What were some of the biggest surprises in your research?
Rev. Marc Andrus: There were so many surprises in the research that led to Brothers in the Beloved Community! Perhaps the biggest was the discovery that Thich Nhat Hanh not only believes that great bodhisattvas endure past death, helping us all in our everyday lives, but that he has felt King’s loving support through all these years after King’s death in 1968.
In getting more acquainted with Thich Nhat Hanh while researching this book, what was your deepening dialogue with Buddhism and mindfulness like?
Rev. Marc Andrus: I learned that Thich Nhat Hanh brought an important feature from his lineage of Buddhism into the theoretical understanding of the Beloved Community.

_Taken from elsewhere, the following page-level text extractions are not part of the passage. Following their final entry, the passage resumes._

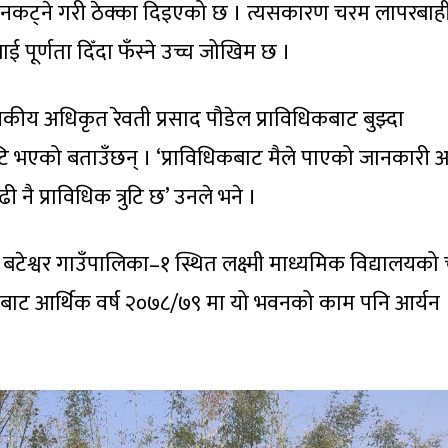
 नकट्ने गरी ठेक्का दिइएको छ । त्यसकारण चरम लापरबाही
ई पूर्णता दिँदा फँस्ने उच्च जोखिम छ ।
सकीय अधिकृत रेवती प्रसाद पौडेल प्राविधिकबाट बुझ्दा
त्रुटि भएको बताउँछन् । ‘प्राविधिकबाट मैले पाएको जानकारी 
 प्राविधिक त्रुटि छ’ उनले भने ।
 बटेश्वर गाउँपालिका–१ स्थित लक्ष्मी माध्यमिक विद्यालयको
बाट आर्थिक वर्ष २०७८/७९ मा यो भवनको काम पनि आर्यन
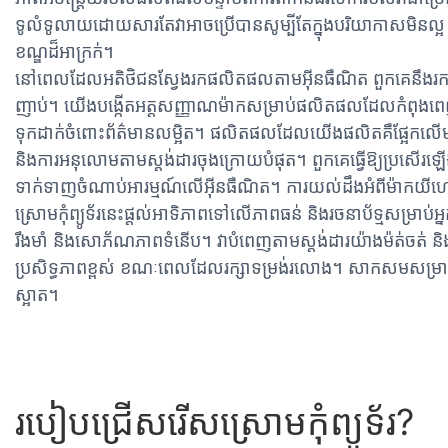
ទូលំទូលាយ​ដោយ​សារ​តែ​វា​អាច​ប្រើ​បាន​សូម្បី​តែ​ក្នុង​បរិយាកាស​មិន​ល្អ និ
ខណ្ឌ​ដ៏​អាក្រក់។
នៅពេលដែលអតិថិជនស្វែងរកផលិតផលតាមអ៊ីនធឺណិត ពួកគេ
ញាប់។ យើងបង្កើតអត្តសញ្ញាណម៉ាកសម្រាប់ផលិតផលដែលកំពុងពេញ
ទុកដាក់ចំពោះព័ត៌មានលម្អិត។ ផលិតផលដែលយើងផលិតគឺផ្អែកលើមតិរបស
និងការអនុលោមតាមស្តង់ដារចុងក្រោយបំផុត។ ពួកគេធ្វើឱ្យប្រសើរឡ
ទាក់ទាញចំណាប់អារម្មណ៍លើអ៊ីនធឺណិត។ ការយល់ដឹងអំពីម៉ាកយីហោត្
ស្រោមកុំព្យូទ័រនេះផ្តល់អាទិភាពទៅលើភាពធន់ និងរចនាប័ទ្មសម្រាប់
រឹងមាំ និងសោភ័ណភាពទំនើប។ វាបំពេញតាមស្តង់ដារយ៉ាងម៉ត់ចត
ប្រសិទ្ធភាពខ្ពស់ ខណៈពេលដែលរក្សាទម្រង់រលោង។ សាកសមសម្រាប
ស្អាត។
របៀបជ្រើសរើសស្រោមកុំព្យូទ័រ?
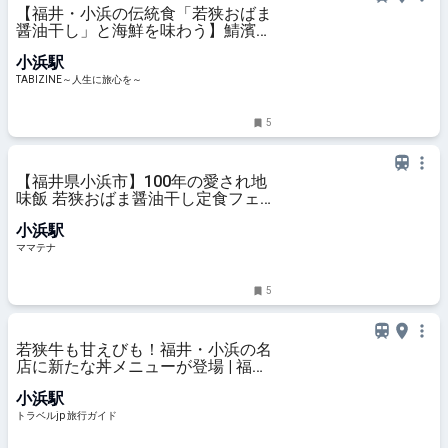
【福井・小浜の伝統食「若狭おばま
醤油干し」と海鮮を味わう】鯖濱丼
＆穴子濱丼が登場！｜お食事処 濱
小浜駅
の四季 | TABIZINE～人生に旅心を～
TABIZINE～人生に旅心を～
5
【福井県小浜市】100年の愛され地
味飯 若狭おばま醤油干し定食フェ
アが、ひものの日からスタート | マ
小浜駅
マテナ
ママテナ
5
若狭牛も甘えびも！福井・小浜の名
店に新たな丼メニューが登場 | 福井
県 | トラベルjp 旅行ガイド
小浜駅
トラベルjp 旅行ガイド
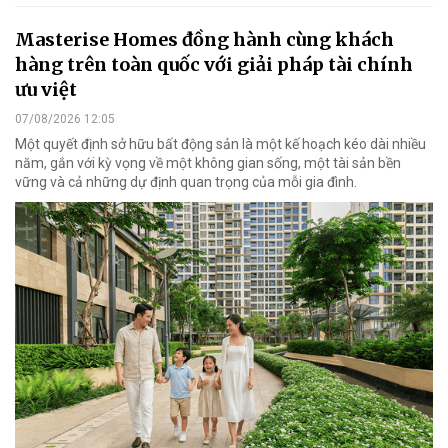
Masterise Homes đồng hành cùng khách
hàng trên toàn quốc với giải pháp tài chính
ưu việt
07/08/2026 12:05
Một quyết định sở hữu bất động sản là một kế hoạch kéo dài nhiều
năm, gắn với kỳ vọng về một không gian sống, một tài sản bền
vững và cả những dự định quan trọng của mỗi gia đình.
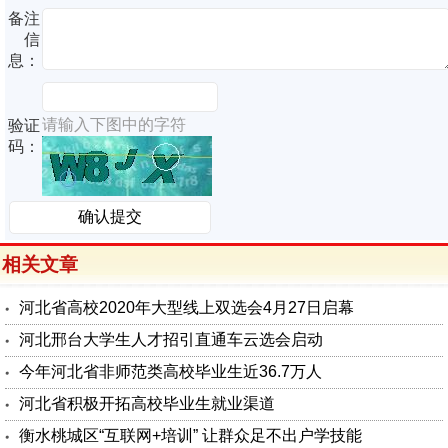
备注
信
息：
请输入下图中的字符
验证
码：
相关文章
河北省高校2020年大型线上双选会4月27日启幕
河北邢台大学生人才招引直通车云选会启动
今年河北省非师范类高校毕业生近36.7万人
河北省积极开拓高校毕业生就业渠道
衡水桃城区“互联网+培训” 让群众足不出户学技能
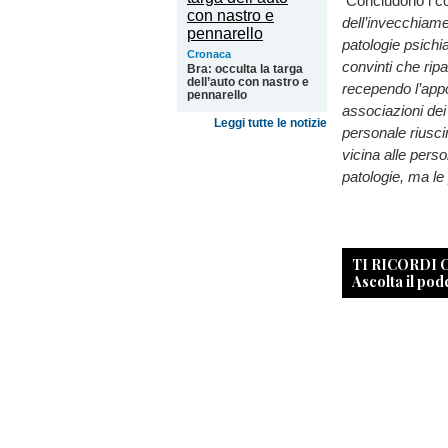
Concludono i con
dell’invecchiame
patologie psichia
Cronaca
convinti che rip
Bra: occulta la targa
dell’auto con nastro e
recependo l’appor
pennarello
associazioni dei 
Leggi tutte le notizie
personale riusci
vicina alle pers
patologie, ma le 
TI RICORDI
Ascolta il pod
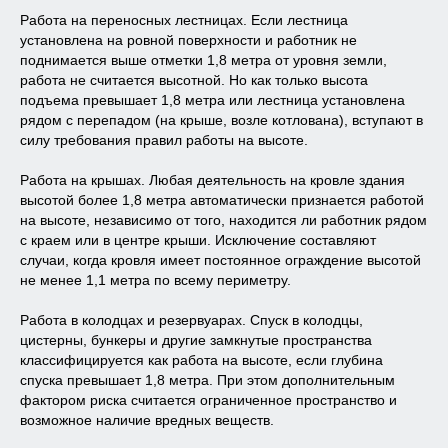
Работа на переносных лестницах. Если лестница
установлена на ровной поверхности и работник не
поднимается выше отметки 1,8 метра от уровня земли,
работа не считается высотной. Но как только высота
подъема превышает 1,8 метра или лестница установлена
рядом с перепадом (на крыше, возле котлована), вступают в
силу требования правил работы на высоте.
Работа на крышах. Любая деятельность на кровле здания
высотой более 1,8 метра автоматически признается работой
на высоте, независимо от того, находится ли работник рядом
с краем или в центре крыши. Исключение составляют
случаи, когда кровля имеет постоянное ограждение высотой
не менее 1,1 метра по всему периметру.
Работа в колодцах и резервуарах. Спуск в колодцы,
цистерны, бункеры и другие замкнутые пространства
классифицируется как работа на высоте, если глубина
спуска превышает 1,8 метра. При этом дополнительным
фактором риска считается ограниченное пространство и
возможное наличие вредных веществ.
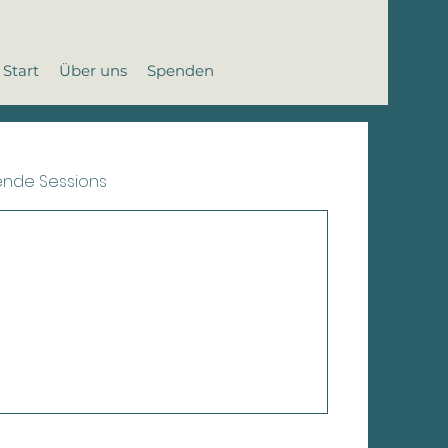
Start
Über uns
Spenden
ende Sessions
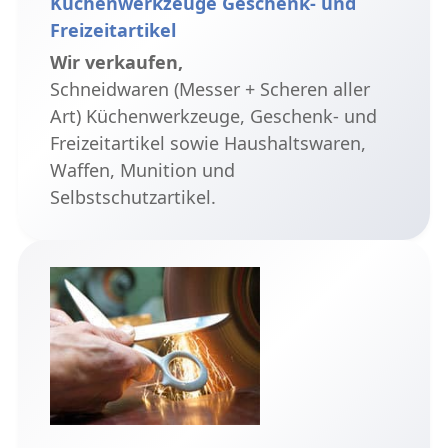
Küchenwerkzeuge Geschenk- und
Freizeitartikel
Wir verkaufen,
Schneidwaren (Messer + Scheren aller
Art) Küchenwerkzeuge, Geschenk- und
Freizeitartikel sowie Haushaltswaren,
Waffen, Munition und
Selbstschutzartikel.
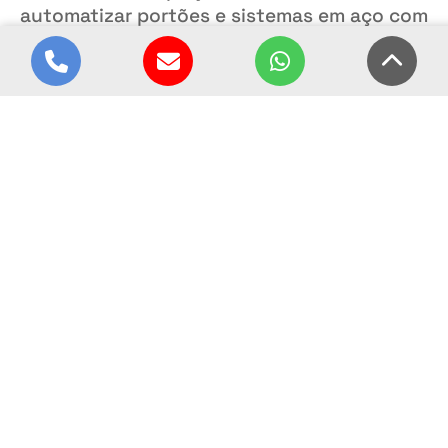
automatizar portões e sistemas em aço com
qualidade, segurança e personalização,
oferecendo soluções que atendem às
necessidades de cada cliente.
Projetos sob medida
Qualidade e segurança
O que oferecemos pra você
Entregamos
excelência
para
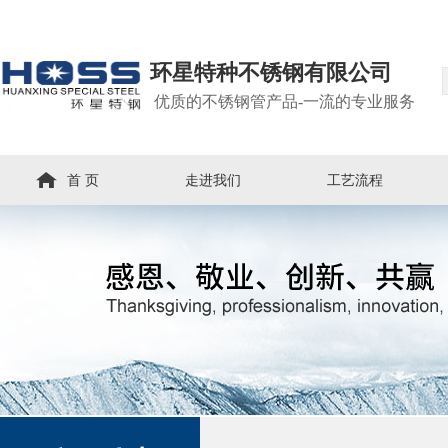
环星特种不锈钢有限公司
优质的不锈钢管产品-一流的专业服务
首 页
走进我们
工艺流程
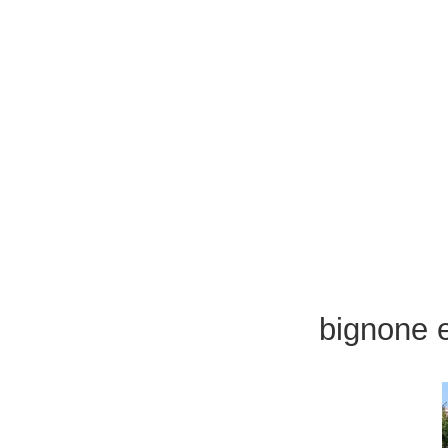
bignone e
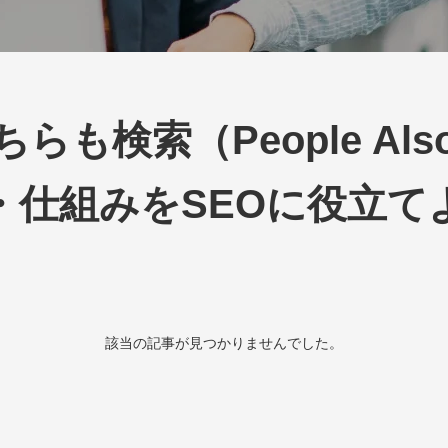
も検索（People Als
・仕組みをSEOに役立て
該当の記事が見つかりませんでした。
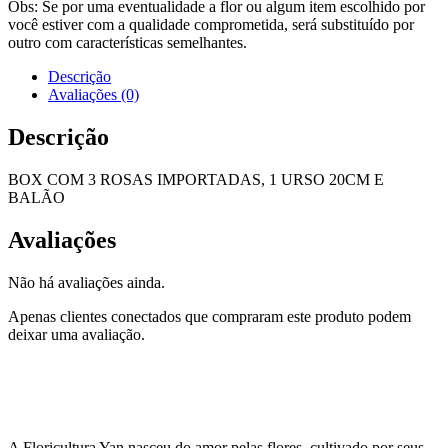
Obs: Se por uma eventualidade a flor ou algum item escolhido por
você estiver com a qualidade comprometida, será substituído por
outro com características semelhantes.
Descrição
Avaliações (0)
Descrição
BOX COM 3 ROSAS IMPORTADAS, 1 URSO 20CM E
BALÃO
Avaliações
Não há avaliações ainda.
Apenas clientes conectados que compraram este produto podem
deixar uma avaliação.
A Floricultura Yan nasceu do amor pelas flores, cultivado por seus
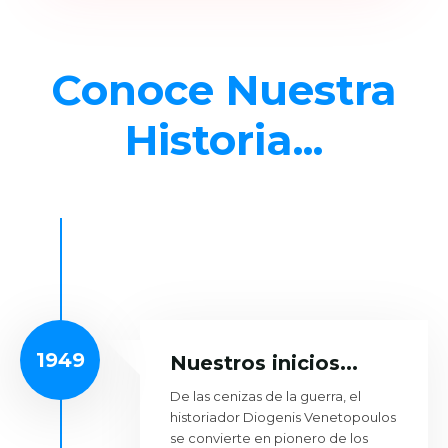
Conoce Nuestra
Historia...
1949
Nuestros inicios...
De las cenizas de la guerra, el
historiador Diogenis Venetopoulos
se convierte en pionero de los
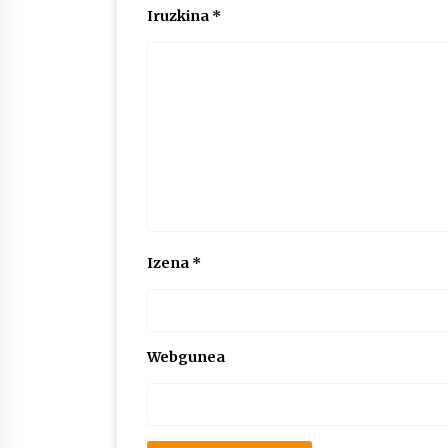
Iruzkina
*
Izena
*
Webgunea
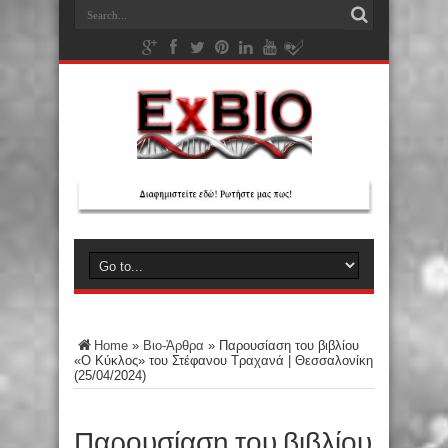
Home
»
Βιο-Άρθρα
»
Παρουσίαση του βιβλίου
«Ο Κύκλος» του Στέφανου Τραχανά | Θεσσαλονίκη
(25/04/2024)
Παρουσίαση του βιβλίου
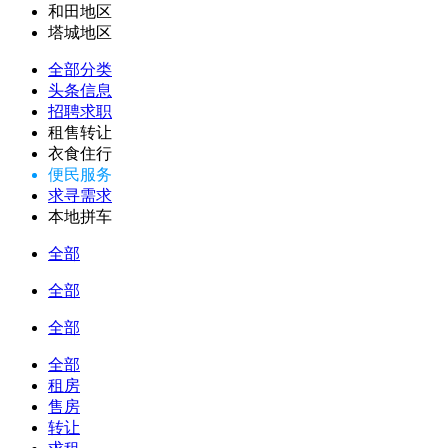
和田地区
塔城地区
全部分类
头条信息
招聘求职
租售转让
衣食住行
便民服务
求寻需求
本地拼车
全部
全部
全部
全部
租房
售房
转让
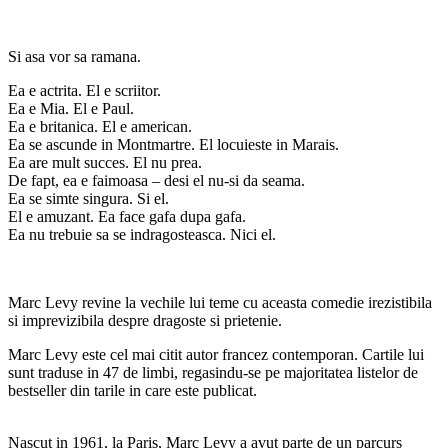
Si asa vor sa ramana.
Ea e actrita. El e scriitor.
Ea e Mia. El e Paul.
Ea e britanica. El e american.
Ea se ascunde in Montmartre. El locuieste in Marais.
Ea are mult succes. El nu prea.
De fapt, ea e faimoasa – desi el nu-si da seama.
Ea se simte singura. Si el.
El e amuzant. Ea face gafa dupa gafa.
Ea nu trebuie sa se indragosteasca. Nici el.
Marc Levy revine la vechile lui teme cu aceasta comedie irezistibila
si imprevizibila despre dragoste si prietenie.
Marc Levy este cel mai citit autor francez contemporan. Cartile lui
sunt traduse in 47 de limbi, regasindu-se pe majoritatea listelor de
bestseller din tarile in care este publicat.
Nascut in 1961, la Paris, Marc Levy a avut parte de un parcurs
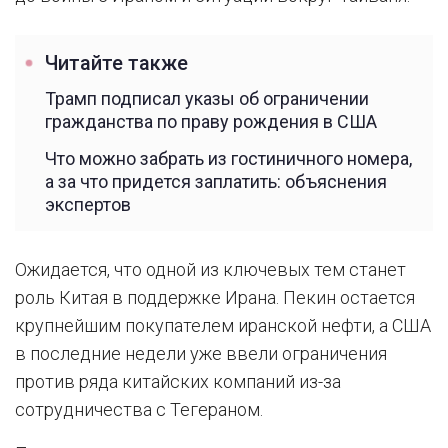
Читайте также
Трамп подписал указы об ограничении
гражданства по праву рождения в США
Что можно забрать из гостиничного номера,
а за что придется заплатить: объяснения
экспертов
Ожидается, что одной из ключевых тем станет
роль Китая в поддержке Ирана. Пекин остается
крупнейшим покупателем иранской нефти, а США
в последние недели уже ввели ограничения
против ряда китайских компаний из-за
сотрудничества с Тегераном.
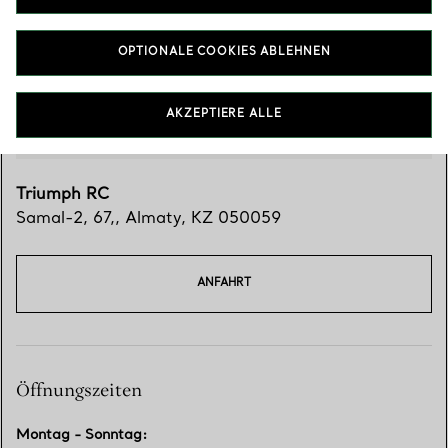
OPTIONALE COOKIES ABLEHNEN
AKZEPTIERE ALLE
Triumph RC
Samal-2, 67,
,
Almaty
,
KZ
050059
ANFAHRT
Öffnungszeiten
Montag - Sonntag
:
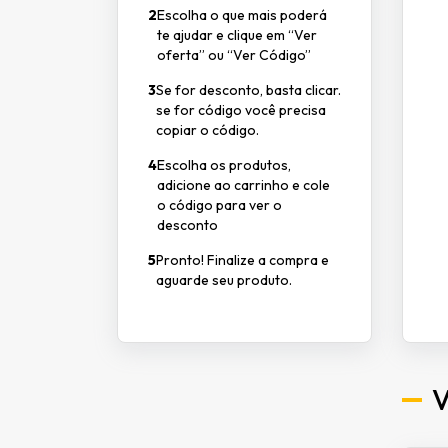
2
Escolha o que mais poderá
te ajudar e clique em “Ver
oferta” ou “Ver Código”
3
Se for desconto, basta clicar.
se for código você precisa
copiar o código.
4
Escolha os produtos,
adicione ao carrinho e cole
o código para ver o
desconto
5
Pronto! Finalize a compra e
aguarde seu produto.
V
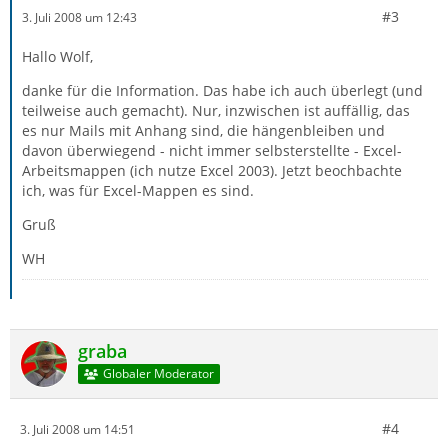
#3
3. Juli 2008 um 12:43
Hallo Wolf,
danke für die Information. Das habe ich auch überlegt (und
teilweise auch gemacht). Nur, inzwischen ist auffällig, das
es nur Mails mit Anhang sind, die hängenbleiben und
davon überwiegend - nicht immer selbsterstellte - Excel-
Arbeitsmappen (ich nutze Excel 2003). Jetzt beochbachte
ich, was für Excel-Mappen es sind.
Gruß
WH
graba
Globaler Moderator
#4
3. Juli 2008 um 14:51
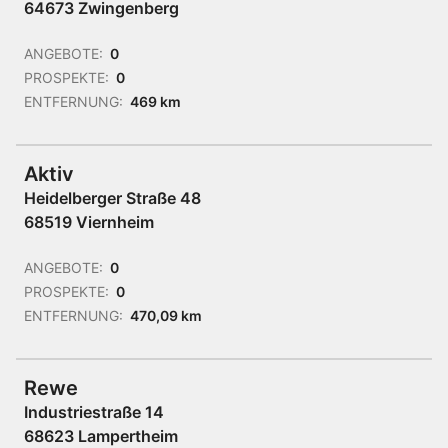
64673 Zwingenberg
ANGEBOTE:
0
PROSPEKTE:
0
ENTFERNUNG:
469 km
Aktiv
Heidelberger Straße 48
68519 Viernheim
ANGEBOTE:
0
PROSPEKTE:
0
ENTFERNUNG:
470,09 km
Rewe
Industriestraße 14
68623 Lampertheim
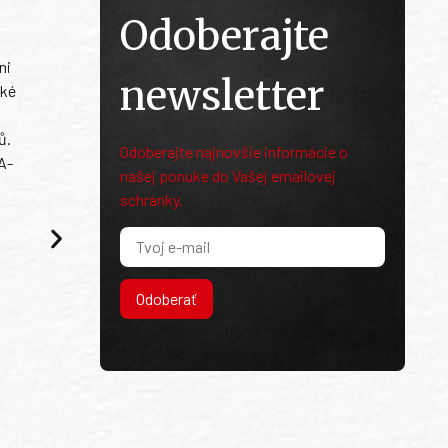
Odoberajte
ni
newsletter
ské
ů.
Odoberajte najnovšie informácie o
A-
našej ponuke do Vašej emailovej
schránky.
Odoberať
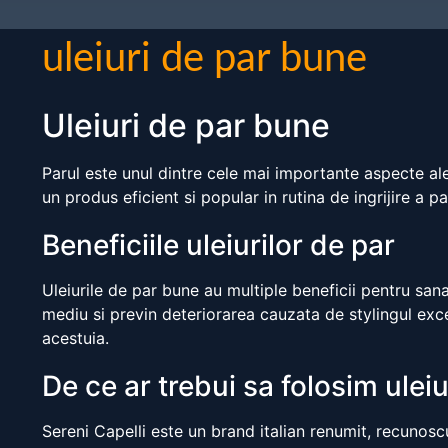
uleiuri de par bune
Uleiuri de par bune
Parul este unul dintre cele mai importante aspecte ale 
un produs eficient si popular in rutina de ingrijire a pa
Beneficiile uleiurilor de par
Uleiurile de par bune au multiple beneficii pentru sana
mediu si previn deteriorarea cauzata de stylingul exce
acestuia.
De ce ar trebui sa folosim uleiu
Sereni Capelli este un brand italian renumit, recunoscu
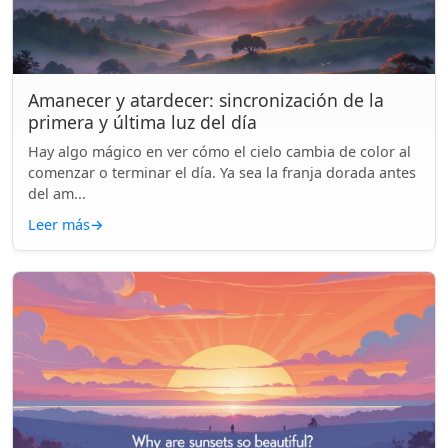
Amanecer y atardecer: sincronización de la
primera y última luz del día
Hay algo mágico en ver cómo el cielo cambia de color al
comenzar o terminar el día. Ya sea la franja dorada antes
del am...
Leer más
→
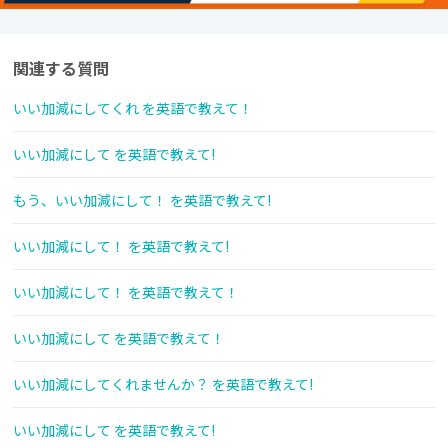
関連する質問
いい加減にしてくれ を英語で教えて！
いい加減にして を英語で教えて!
もう、いい加減にして！ を英語で教えて!
いい加減にして！ を英語で教えて!
いい加減にして！ を英語で教えて！
いい加減にして を英語で教えて！
いい加減にしてくれませんか？ を英語で教えて!
いい加減にして を英語で教えて!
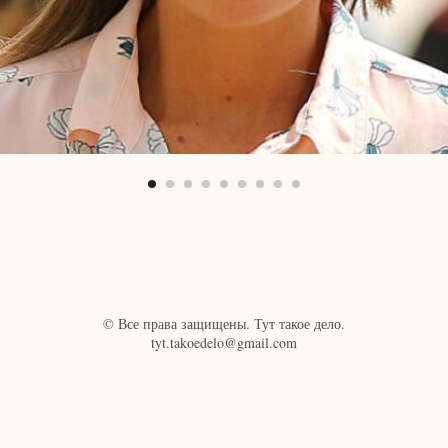
© Все права защищены. Тут такое дело.
tyt.takoedelo@gmail.com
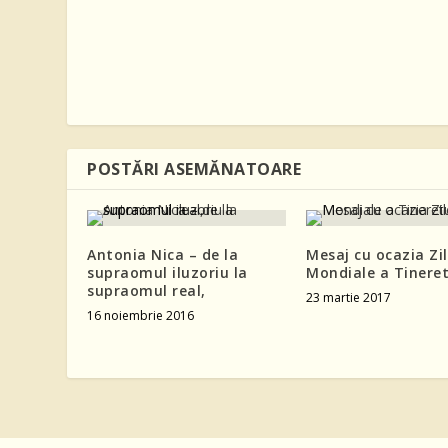
POSTĂRI ASEMĂNATOARE
Antonia Nica – de la
Mesaj cu ocazia Zil
supraomul iluzoriu la
Mondiale a Tineret
supraomul real,
23 martie 2017
16 noiembrie 2016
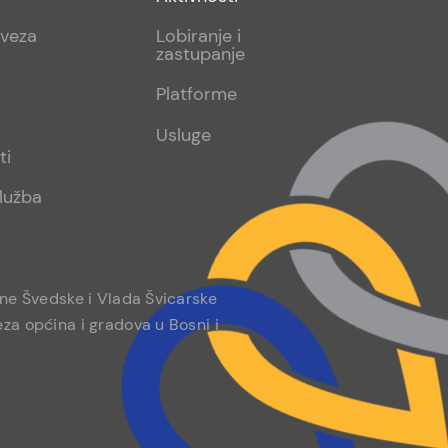
sub
aveza
Lobiranje i
zastupanje
2
Platforme
Usluge
ti
lužba
ine Švedske i Vlada Švicarske
za općina i gradova u Bosni i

A central feature of the Beloved Community is the conscious quality of interconnectedness; Thich Nhat Hanh brought the further idea that the whole is found in every part of the whole. He calls this interbeing. In your heart, then, the whole universe is present.
How has what you have learned from writing this book influenced how you preach today?
Rev. Marc Andrus: The idea comes from Brian Swimme and Thomas Berry, but it gained power in my thought from my research on the Beloved Community; that is, the desire of the universe is to connect. What I’ve learned about my preaching is that looking people in the eye, bringing my authentic self into the sermon space is every bit as important as the theology conveyed. We are all hoping to overcome estrangement in our worlds. If we can connect for even a few minutes in a sermon, we may have the hope we need to heal broken relationships in our lives.
I hope this interview has you excited to explore this friendship and the beloved community being built.
The Rt. Rev. Dr. Marc Handley Andrus is the eighth bishop of the Episcopal Diocese of California, elected in 2006 following ministry as the Bishop Suffragan in Alabama. Raised among the hills and lakes of East Tennessee, Marc developed an early love for the beauty of the Earth, and a call to protect it. His activism, grounded in contemplative prayer, has focused on the rights of vulnerable peoples, environmental justice and climate change. Marc has led the Episcopal delegation to the UN Climate Conferences several times since 2015. He co-authored the award-winning publication Stations of the Cosmic Christ with the Rev. Dr. Matthew Fox. Marc lives in San Francisco with his wife, Sheila.